■ **Job item**
Of the records that follow, copy only the lines from the line containing "sexuală, la energia at" to the line containing "fora de l'Espai", both included, exactly as written.
•••
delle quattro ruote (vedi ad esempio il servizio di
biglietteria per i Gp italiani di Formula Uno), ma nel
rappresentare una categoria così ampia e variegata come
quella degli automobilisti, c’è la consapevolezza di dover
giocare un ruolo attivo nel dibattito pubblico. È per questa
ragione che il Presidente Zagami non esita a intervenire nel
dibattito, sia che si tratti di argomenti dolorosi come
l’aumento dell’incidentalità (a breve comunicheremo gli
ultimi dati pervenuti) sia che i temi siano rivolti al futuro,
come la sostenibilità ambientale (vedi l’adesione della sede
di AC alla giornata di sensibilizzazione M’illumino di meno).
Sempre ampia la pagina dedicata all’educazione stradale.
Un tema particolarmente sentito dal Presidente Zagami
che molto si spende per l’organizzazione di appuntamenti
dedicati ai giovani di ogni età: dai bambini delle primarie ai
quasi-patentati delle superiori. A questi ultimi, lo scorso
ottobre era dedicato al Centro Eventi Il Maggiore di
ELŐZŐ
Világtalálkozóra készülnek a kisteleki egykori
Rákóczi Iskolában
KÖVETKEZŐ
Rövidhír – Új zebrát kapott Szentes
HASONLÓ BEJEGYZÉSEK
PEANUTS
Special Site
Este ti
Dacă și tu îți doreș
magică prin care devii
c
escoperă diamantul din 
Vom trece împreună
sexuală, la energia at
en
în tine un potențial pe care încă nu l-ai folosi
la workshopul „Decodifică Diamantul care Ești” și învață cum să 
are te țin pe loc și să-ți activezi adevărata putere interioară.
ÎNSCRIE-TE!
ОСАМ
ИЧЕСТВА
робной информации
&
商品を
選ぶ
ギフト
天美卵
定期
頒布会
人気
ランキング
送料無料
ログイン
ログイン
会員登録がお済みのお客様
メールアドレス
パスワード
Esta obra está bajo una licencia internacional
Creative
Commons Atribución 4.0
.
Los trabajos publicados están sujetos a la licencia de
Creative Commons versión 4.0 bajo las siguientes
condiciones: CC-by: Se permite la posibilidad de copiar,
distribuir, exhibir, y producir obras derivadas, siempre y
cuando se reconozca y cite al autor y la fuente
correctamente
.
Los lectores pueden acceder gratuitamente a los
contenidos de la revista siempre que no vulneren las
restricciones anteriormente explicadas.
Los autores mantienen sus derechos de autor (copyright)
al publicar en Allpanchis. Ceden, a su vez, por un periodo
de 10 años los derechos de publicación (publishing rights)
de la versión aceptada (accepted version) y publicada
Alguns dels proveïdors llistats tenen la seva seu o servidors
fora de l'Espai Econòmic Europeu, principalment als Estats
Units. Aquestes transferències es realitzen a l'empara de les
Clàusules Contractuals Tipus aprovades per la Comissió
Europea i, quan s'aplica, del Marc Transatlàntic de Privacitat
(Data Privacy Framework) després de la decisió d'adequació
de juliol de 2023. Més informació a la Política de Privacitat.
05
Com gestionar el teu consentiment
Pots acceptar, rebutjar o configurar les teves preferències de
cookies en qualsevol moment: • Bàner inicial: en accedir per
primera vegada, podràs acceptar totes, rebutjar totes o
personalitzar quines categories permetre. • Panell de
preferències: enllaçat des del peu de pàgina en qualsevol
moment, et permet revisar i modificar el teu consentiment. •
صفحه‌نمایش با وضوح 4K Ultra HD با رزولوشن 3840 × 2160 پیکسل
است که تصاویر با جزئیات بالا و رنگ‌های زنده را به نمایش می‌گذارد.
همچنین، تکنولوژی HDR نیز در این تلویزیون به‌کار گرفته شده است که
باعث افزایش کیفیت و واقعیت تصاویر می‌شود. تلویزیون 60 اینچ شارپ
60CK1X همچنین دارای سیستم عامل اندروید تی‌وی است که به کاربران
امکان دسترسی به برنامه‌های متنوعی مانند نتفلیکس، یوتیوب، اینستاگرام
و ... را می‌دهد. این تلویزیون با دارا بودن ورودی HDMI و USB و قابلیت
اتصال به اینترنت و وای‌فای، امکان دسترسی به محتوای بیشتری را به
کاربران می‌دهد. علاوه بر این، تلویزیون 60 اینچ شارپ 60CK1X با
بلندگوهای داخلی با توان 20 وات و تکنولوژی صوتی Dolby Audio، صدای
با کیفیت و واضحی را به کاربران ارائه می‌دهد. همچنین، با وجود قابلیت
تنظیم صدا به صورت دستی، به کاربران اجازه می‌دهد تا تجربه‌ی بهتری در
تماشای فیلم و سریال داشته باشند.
•••
■ **Answer to this task**
sexuală, la energia at
en
în tine un potențial pe care încă nu l-ai folosi
la workshopul „Decodifică Diamantul care Ești” și învață cum să 
are te țin pe loc și să-ți activezi adevărata putere interioară.
ÎNSCRIE-TE!
ОСАМ
ИЧЕСТВА
робной информации
&
商品を
選ぶ
ギフト
天美卵
定期
頒布会
人気
ランキング
送料無料
ログイン
ログイン
会員登録がお済みのお客様
メールアドレス
パスワード
Esta obra está bajo una licencia internacional
Creative
Commons Atribución 4.0
.
Los trabajos publicados están sujetos a la licencia de
Creative Commons versión 4.0 bajo las siguientes
condiciones: CC-by: Se permite la posibilidad de copiar,
distribuir, exhibir, y producir obras derivadas, siempre y
cuando se reconozca y cite al autor y la fuente
correctamente
.
Los lectores pueden acceder gratuitamente a los
contenidos de la revista siempre que no vulneren las
restricciones anteriormente explicadas.
Los autores mantienen sus derechos de autor (copyright)
al publicar en Allpanchis. Ceden, a su vez, por un periodo
de 10 años los derechos de publicación (publishing rights)
de la versión aceptada (accepted version) y publicada
Alguns dels proveïdors llistats tenen la seva seu o servidors
fora de l'Espai Econòmic Europeu, principalment als Estats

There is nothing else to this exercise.